--- Start of PASSAGE PROVIDED ---

Using the right dictionary with Perl and Vim

May 30, 2019 by David Farrell

I recently read James Summers’ excellent article, You’re probably using the wrong dictionary and was inspired to start using Webster’s 1913 edition myself. Using the instructions in the article, I was able to integrate searching the dictionary into my browser, but I spend most of my time working in the terminal, and wanted a command line solution.

I got a text version of the dictionary from archive.org, and set about writing a Perl script to search it.

A naive search

Every entry in the 1913 text edition begins with the capitalized term at the beginning of a line followed by a newline, and the details about the entry. Webster’s definition for “llama” is typical:

LLAMA
Lla"ma, n. Etym: [Peruv.] (Zoöl.)

Defn: A South American ruminant (Auchenia llama), allied to the
camels, but much smaller and without a hump. It is supposed to be a
domesticated variety of the guanaco. It was formerly much used as a
beast of burden in the Andes.

In this case it tells us that “llama” is a noun, originating from Peru. The abbreviation “Zoöl.” means it’s a Zoölogical term. Wiktionary has a handy list of Webster’s abbreviations.

A single term can contain uppercase letters, numbers, spaces, dashes and single quotes. When there are alternative spellings for the same term, each spelling appears on the same line separated by a semicolon and space, like this:

WOLVERENE; WOLVERINE

To find matching entries in the dictionary, I want to search for matching terms, print their content and stop printing when I get to the next term:

#!/usr/bin/perl
my $search_term = uc join ' ', @ARGV;
my $entry_pattern = qr/^[A-Z][A-Z0-9' ;-]*$/;
my $search_pattern = qr/^$search_term/;

open my $dict, '<:encoding(latin1)', 'webster-1913.txt' or die $!;

while (<$dict>) {
  next unless /$entry_pattern/ && /$search_term/;
  my $output = $_;
  while (1) {
   my $next_line = readline $dict;
   if ($next_line =~ /$entry_pattern/) {
     seek $dict, -length($next_line), 1;
     last;
   }
   $output .= $next_line;
  }
  print $output;
}

This script reads a search term from its command line args, converting it to uppercase. It then opens the dictionary which is encoded in Latin 1, and scans for lines matching the pattern: qr/^[A-Z][A-Z0-9' ;-]*$/, which tries to only match lines marking the beginning of an entry (“WOLVERENE; WOLVERINE”). It then uses readline to slurp the dictionary definition, until it finds the next entry, at which point it sets the filehandle pointer back one line, and prints the text it matched.

--- End of PASSAGE PROVIDED ---
--- Start of EXTRACTED INFORMATION ---

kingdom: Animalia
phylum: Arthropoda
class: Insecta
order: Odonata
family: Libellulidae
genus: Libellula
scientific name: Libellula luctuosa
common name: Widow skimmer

--- End of EXTRACTED INFORMATION ---
--- Start of EXTRACTED INFORMATION ---

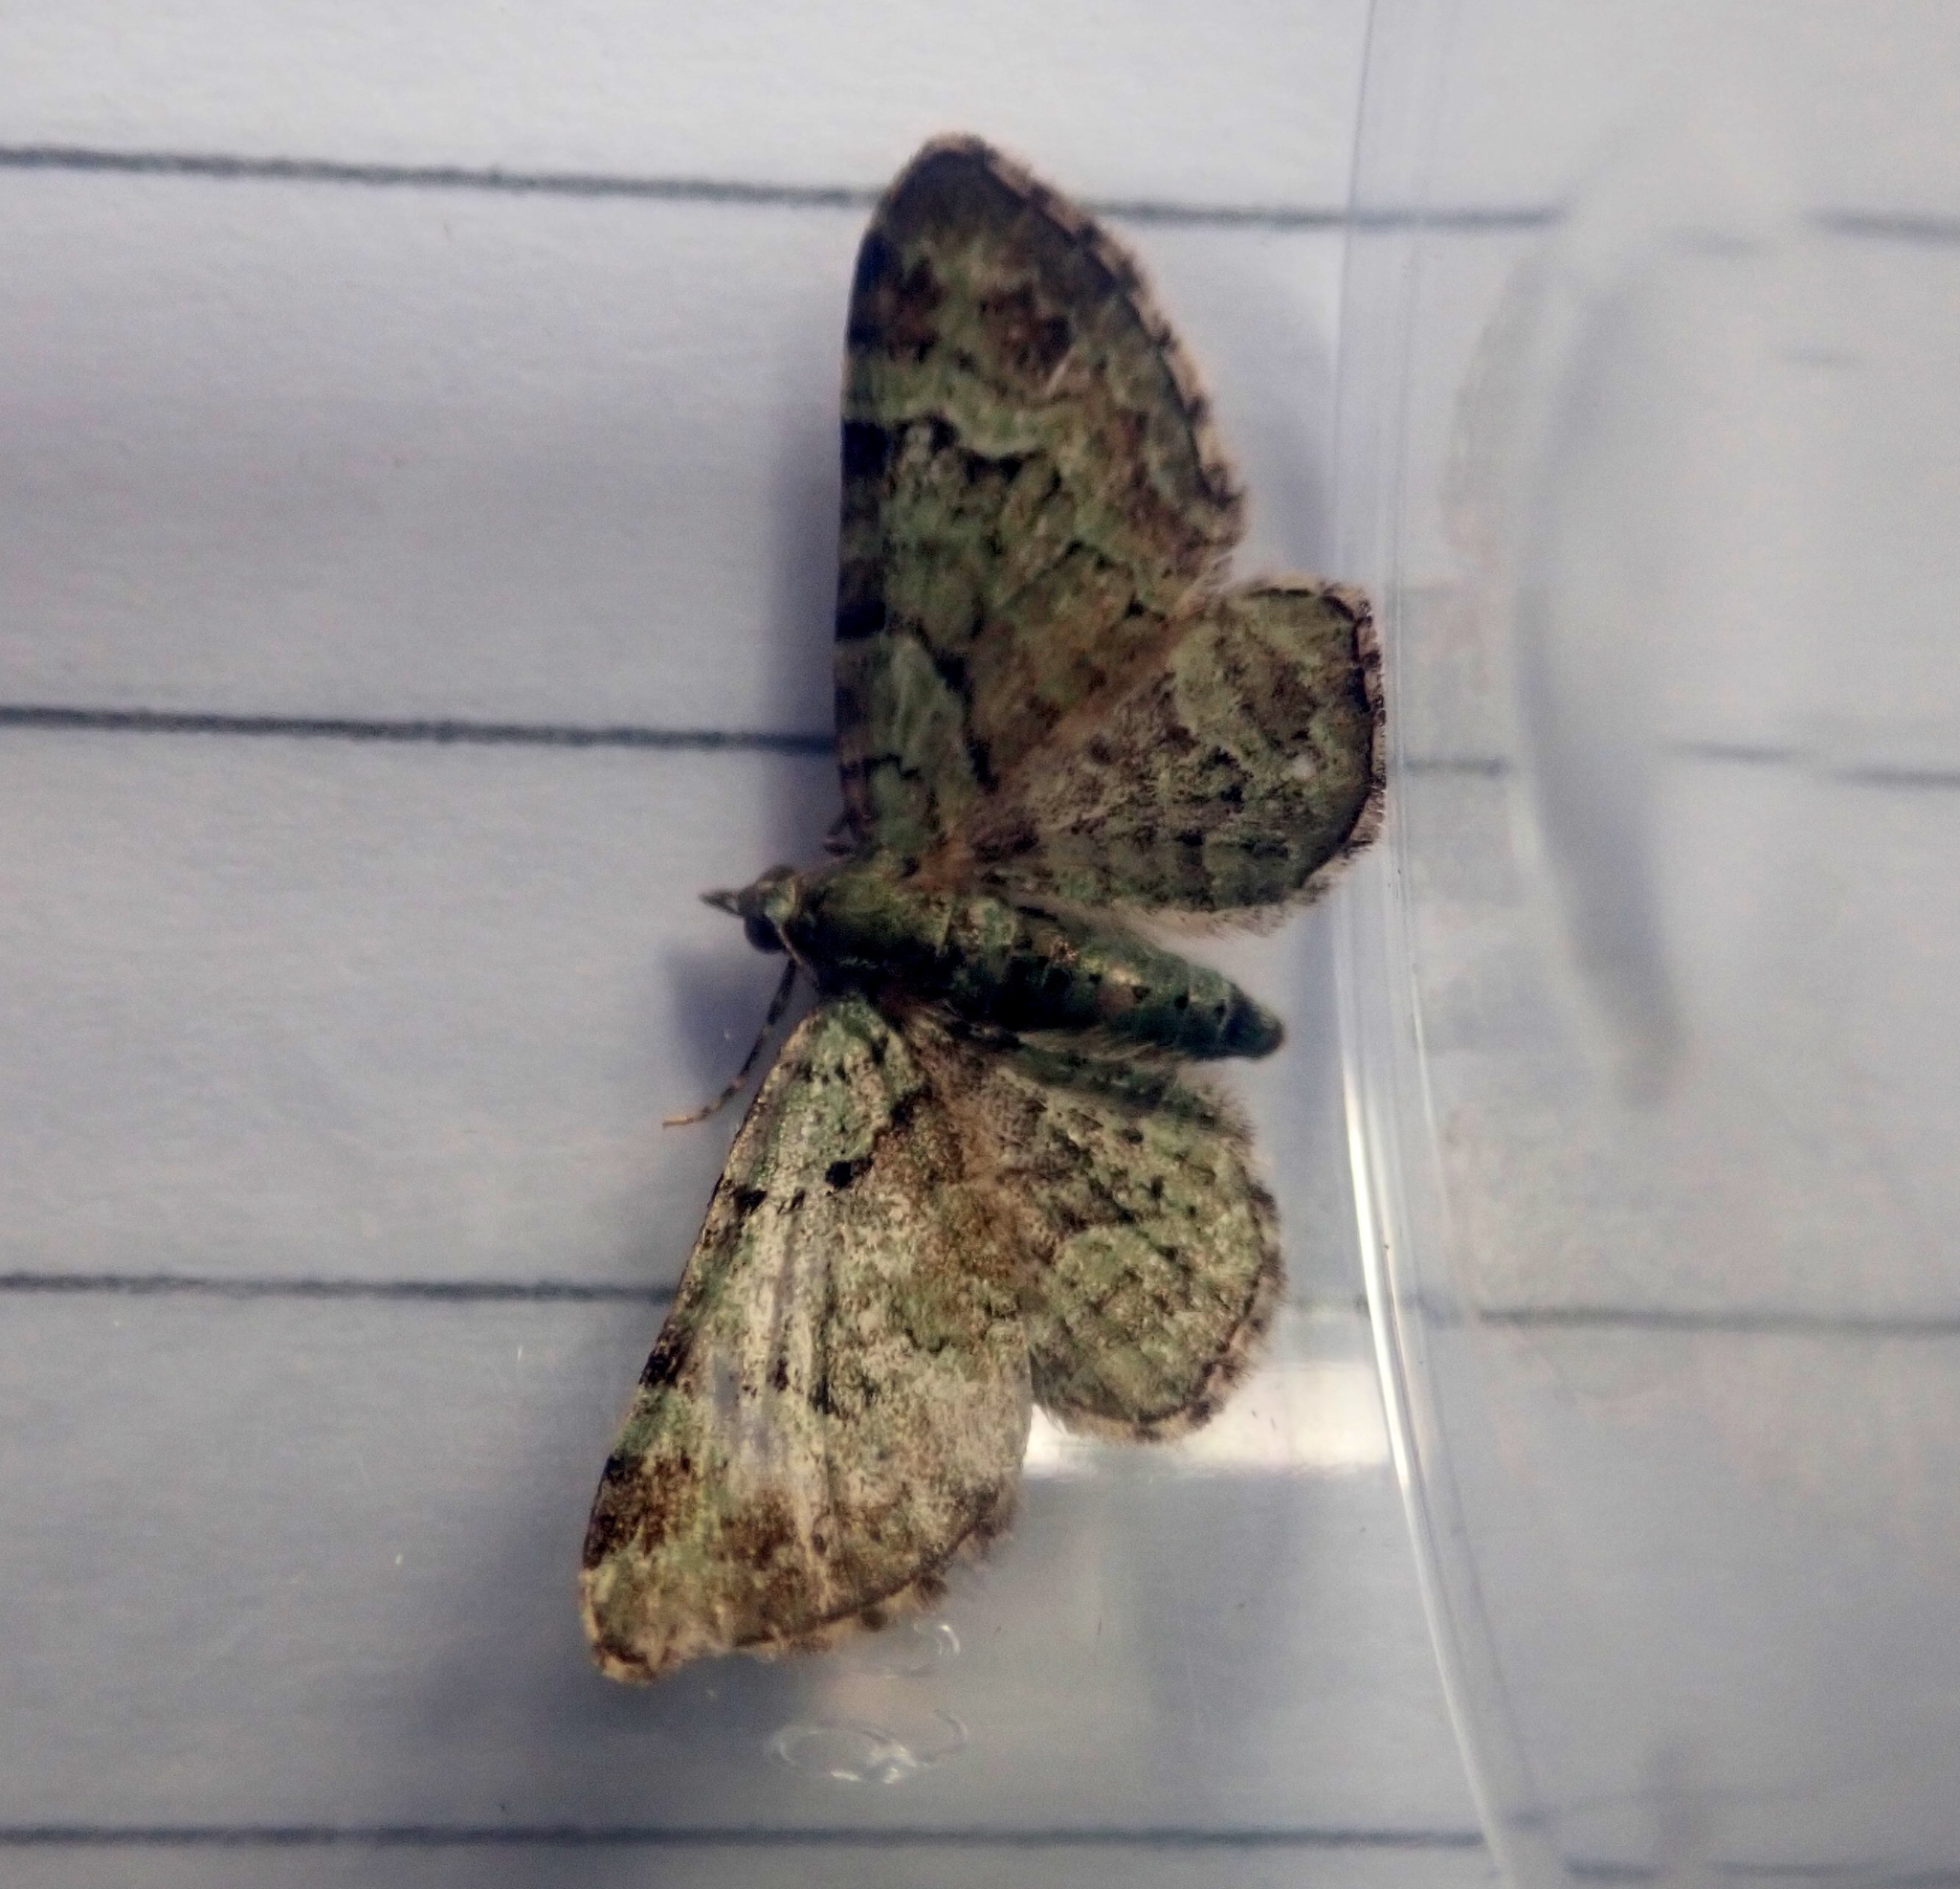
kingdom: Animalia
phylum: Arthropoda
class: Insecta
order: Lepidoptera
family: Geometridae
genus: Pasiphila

--- End of EXTRACTED INFORMATION ---

**TASKS:**
a) Answer these questions about the Perl dictionary article:
(i) Where did the author get a text version of the dictionary?
(ii) What does the abbreviation "Zoöl." in the definition show about a term?
(iii) Which encoding does the script use to open the dictionary file?
b) Rewrite the part of the Perl dictionary article that opens with the words containing "Every entry in" and closes with "Etym: [Peruv.] (Zoöl.)", putting "line break" in place of "newline".
c) Write what comes next in the article on searching Webster's 1913 dictionary with Perl, picking up after its final sentence.

**TASK-BY-TASK RESULTS:**
a)
(i) From archive.org.
(ii) That it is a Zoölogical term.
(iii) Latin 1.

b)
Every entry in the 1913 text edition begins with the capitalized term at the beginning of a line followed by a line break, and the details about the entry. Webster’s definition for “llama” is typical:

LLAMA
Lla"ma, n. Etym: [Peruv.] (Zoöl.)

c)
One of the nice properties of Latin 1 is every character is a single byte, which means I don’t need to worry about seek breaking on a character because length was counting in characters, but seek uses bytes.

Run run the script like this:

$ ./webster-search.pl tower

On my laptop it takes about a second to run, which isn’t bad considering the dictionary is 27mb.

A faster search

One obvious improvement is to have the script exit once it finds an entry which is alphabetically higher than the search term. The entry after “LLAMA” is “LLANDEILO GROUP”, which I can compare using cmp. If the search term sorts earlier than the comparison term, cmp will return 1, if they match 0, otherwise it will return -1:

"LLAMA" cmp "LLANDEILO GROUP"; # -1

An interesting property of Webster’s 1913 dictionary as a data source is that it never changes, so I can take advantage of that by building a static index for each letter’s starting point. Each letter’s section begins with the capitalized letter alone on a line.

#!/usr/bin/perl
open my $dict, '<:encoding(latin1)', 'webster-1913.txt' or die $!;

my @alphabet = 'A'..'Z';

while (<$dict>) {
  next unless /^$alphabet[0]$/;
  printf "%s => %d\n", shift @alphabet, tell $dict;
  last unless @alphabet;
}

When this script encounters a new letter’s section, it calls tell on the filehandle to determine the byte location, and then prints the details to stdout:

$ ./build-index.pl
A => 601
B => 1796502
C => 3293436
D => 6039049
E => 7681559
...

Curiously this index data stopped at “S” the first time I ran it. That’s because the copies of Webster’s 1913 dictionary on archive.org are missing the “T” entry! I found the entry online and added it to my copy.

By incorporating this index data into my script, I’ll jump to the section of the first letter of the search term, and start searching from there.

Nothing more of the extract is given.